The staff report highlighted the impact of DCs related to ongoing growth in the Town. It indicated, “Should Huntsville discount the DC and the growth occurs, the expense will still need to be budgeted for, and the cost will be primarily funded by property tax.”
According to the report, the current by-law “included a discount of the residential DC of 42.5% and maintained the previous charge for non-residential which resulted in an approximate discount of 82%. The amount of DCs collected for Huntsville over the term of the existing by-law is approximately $4,200,000,” which would be over $10,000,000 if the full DC rate was charged.
It adds that the current rate for a single detached unit is $7,071, and non-residential is $15.30 (calculated rate is $87.45).
It continues, “The total amount of capital projects is in excess of $60,000,000 and if approved to proceed, would require future budgets to include funding from the non-growth-related share.”
Staff also provided Committee with a list of growth-related project items applicable to DC’s, which were reviewed and some revised, and will be used to assist with decision making for the new by-law.
The report indicates that the projects account for approximately 30% of overall costs and “removing them would result in approximately $7M in funds that will need to be funded from other sources, and discounting the rate will reduce the amount of DCs that are eligible to be used.”
$25 million in road upgrades and widening was included in the project list as a growth-related item, indicates the report, which adds that if the DC funds aren’t available to contribute to the costs other funding sources will be required to move forward with the projects. For instance, if the new Fire Hall was discounted by 75% the Town would be responsible for finding an additional $2 million to fund it.
Director of Financial Services/Treasurer, Julia McKenzie, explained that the total cost of the new Fire building will cost $9.6 million with a DC charge of almost $2.6 million, which could change over the upcoming years.
Staff recommended that Council consider planning for projects anticipated over the next 10 years, such as the Madill operations building, sand and salt dome, library, and replacement of Fire Hall #1.
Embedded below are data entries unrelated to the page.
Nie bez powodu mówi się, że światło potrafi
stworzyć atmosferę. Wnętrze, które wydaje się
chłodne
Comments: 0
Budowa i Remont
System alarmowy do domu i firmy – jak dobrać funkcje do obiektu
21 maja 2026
Committee members also agreed to have future discussions about providing DC breaks to family’s building homes.
Councillor, Rick Morrison, suggested the focus moving forward should be to, “look at incentives for first time buyer’s and different ways we can incentivise builds.”
Councillor, Cory Clarke, shared feedback from rural residents concerned about DC costs for severing lots for their parents or kids. He said this is also worth ongoing discussions “so that we’re not putting so much financial pressure on people that are trying to sever a rural lot off for family members.”
Clarke added, “Those increases are going to be very substantial so I think anything we can do to try to offset the pain is key here.”
Committee also agreed that they will likely use a phased in approach, which will be discussed further in the upcoming meeting.
McKenzie advised Committee that once the DC by-law has been approved by Council it will remain in effect for 10 years.
Staff will bring the by-law back with the revised rates to the next Committee meeting on November 24th, and it will be presented to Council for approval December 9th.